Third, we would emphasize that the Supreme Court of Ohio has expressly held that an appeal to the SPBR generally is an adequate remedy at law which will preclude the issuance of a writ of mandamus. State ex rel. Gillivan v. Bd. of Tax Appeals (1994),70 Ohio St.3d 196, 200. Similarly, in considering actions in which a classified civil servant has sought reinstatement, the court has held that a mandamus action cannot be brought before a decision has been rendered by the SPBR because such an action cannot be employed as a substitute for the civil service appeal. See Stateex rel. Weiss v. Indus. Comm. (1992), 65 Ohio St.3d 470. In light of this precedent, it follows that an appeal of a refusal to reinstate under R.C. 124.34 and 124.03(A) constitutes an adequate legal remedy.

Under Civ.R. 56(C), the moving party in a summary judgment exercise is entitled to prevail if he can satisfy each prong of the following test: (1) no genuine issue as to any material fact remains to be tried; (2) the moving party is entitled to judgment as a matter of law; and (3) the evidential materials are such that a reasonable man could only reach a conclusion adverse to the nonmoving party. Leibreich v. A.J. Refrigeration, Inc. (1993),67 Ohio St.3d 266, 268. Under this test, the plaintiff/relator in an action can be granted summary judgment as to an entire claim only when he can meet each of the three prongs as to each element of the claim. In contrast, the defendant/respondent can prevail on an entire claim if he can satisfy each prong of the test as to one element of the claim.

To ultimately succeed on his mandamus claim in the instant action, relator would be required to establish, inter alia, that he did not have an adequate legal remedy in the ordinary course of the law. State ex rel. Manson v. Morris (1993), 66 Ohio St.3d 440,441. Pursuant to the foregoing analysis, this court holds that respondent has satisfied each of the three prongs of the summary judgment test as to this particular element of relator's claim. That is, we conclude that respondent has shown that, in relation to the issue of whether relator had an adequate legal remedy, there is no factual dispute and respondent is entitled to the entry of judgment as a matter of law. As a result, not only does relator's motion for summary judgment lack merit, but respondent is entitled to prevail on the entire mandamus claim.

Therefore, respondent's motion for summary judgment is granted. It is the order of this court that judgment is hereby granted in favor of respondent on relator's entire mandamus claim.

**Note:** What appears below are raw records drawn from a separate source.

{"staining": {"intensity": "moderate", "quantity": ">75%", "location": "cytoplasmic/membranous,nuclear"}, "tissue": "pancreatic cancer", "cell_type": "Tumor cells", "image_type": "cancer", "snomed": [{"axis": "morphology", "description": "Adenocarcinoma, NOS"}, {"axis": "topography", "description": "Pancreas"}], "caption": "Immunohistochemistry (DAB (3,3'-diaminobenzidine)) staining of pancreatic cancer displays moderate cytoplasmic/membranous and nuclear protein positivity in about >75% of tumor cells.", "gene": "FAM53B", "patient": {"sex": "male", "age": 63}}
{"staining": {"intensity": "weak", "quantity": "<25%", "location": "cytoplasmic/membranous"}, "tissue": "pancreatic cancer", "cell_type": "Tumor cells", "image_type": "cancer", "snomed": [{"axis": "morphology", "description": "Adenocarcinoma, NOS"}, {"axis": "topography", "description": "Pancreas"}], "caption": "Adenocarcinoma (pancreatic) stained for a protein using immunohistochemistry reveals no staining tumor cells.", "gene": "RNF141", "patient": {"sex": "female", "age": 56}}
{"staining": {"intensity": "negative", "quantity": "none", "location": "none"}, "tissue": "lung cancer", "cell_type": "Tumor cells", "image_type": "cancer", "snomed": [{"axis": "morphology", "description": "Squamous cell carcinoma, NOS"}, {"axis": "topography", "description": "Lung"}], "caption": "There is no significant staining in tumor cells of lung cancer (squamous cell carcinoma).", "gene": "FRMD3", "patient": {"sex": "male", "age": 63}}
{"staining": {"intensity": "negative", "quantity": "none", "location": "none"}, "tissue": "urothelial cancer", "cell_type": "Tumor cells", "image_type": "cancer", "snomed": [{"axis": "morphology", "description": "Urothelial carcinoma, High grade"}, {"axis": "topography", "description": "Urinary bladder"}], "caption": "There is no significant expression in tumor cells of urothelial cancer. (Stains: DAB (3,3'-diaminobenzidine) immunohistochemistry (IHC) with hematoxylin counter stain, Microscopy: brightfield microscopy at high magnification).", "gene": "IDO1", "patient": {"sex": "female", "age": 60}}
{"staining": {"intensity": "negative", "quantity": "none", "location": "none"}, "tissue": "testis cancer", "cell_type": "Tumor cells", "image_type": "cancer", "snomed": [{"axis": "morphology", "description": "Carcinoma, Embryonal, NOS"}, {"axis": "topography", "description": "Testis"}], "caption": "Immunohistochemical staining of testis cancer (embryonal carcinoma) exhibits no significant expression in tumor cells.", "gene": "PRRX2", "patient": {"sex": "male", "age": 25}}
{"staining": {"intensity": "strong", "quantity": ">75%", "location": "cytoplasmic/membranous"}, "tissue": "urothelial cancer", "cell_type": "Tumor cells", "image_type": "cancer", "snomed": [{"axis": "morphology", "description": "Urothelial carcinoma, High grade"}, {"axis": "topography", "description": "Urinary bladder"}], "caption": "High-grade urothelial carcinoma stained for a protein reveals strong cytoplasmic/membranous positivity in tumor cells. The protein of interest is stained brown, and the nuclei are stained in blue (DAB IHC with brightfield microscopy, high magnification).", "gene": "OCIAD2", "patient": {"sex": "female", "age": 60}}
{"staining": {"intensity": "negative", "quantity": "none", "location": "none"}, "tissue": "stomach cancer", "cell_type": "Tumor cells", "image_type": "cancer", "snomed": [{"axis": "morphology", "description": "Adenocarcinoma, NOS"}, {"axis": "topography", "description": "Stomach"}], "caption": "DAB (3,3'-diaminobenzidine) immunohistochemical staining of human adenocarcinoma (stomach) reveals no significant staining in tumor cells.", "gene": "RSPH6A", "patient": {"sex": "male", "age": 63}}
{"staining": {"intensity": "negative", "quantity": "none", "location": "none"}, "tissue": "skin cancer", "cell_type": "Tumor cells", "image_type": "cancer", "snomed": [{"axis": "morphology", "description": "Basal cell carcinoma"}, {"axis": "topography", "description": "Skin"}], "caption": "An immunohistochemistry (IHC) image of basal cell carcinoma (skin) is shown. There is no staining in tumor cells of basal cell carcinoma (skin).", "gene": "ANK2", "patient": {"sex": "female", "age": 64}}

__________________________________ PRESIDING JUDGE DONALD R. FORD

__________________________________ JUDGE ROBERT A. NADER

__________________________________ JUDGE WILLIAM M. O'NEILL

1 As an aside, we would note that the parties have not submitted any evidential materials indicating whether respondent has ever filed a written decision on this matter with the SPBR. However, even if such a decision has not been filed, this would not stop relator from appealing. R.C. 124.03(A) specifically provides that the appointing authority's failure to file a written decision does not affect the jurisdiction of the SPBR to proceed with the appeal. See, also, State ex rel. Shine v. Garofalo (1982), 69 Ohio St.2d 253, 256.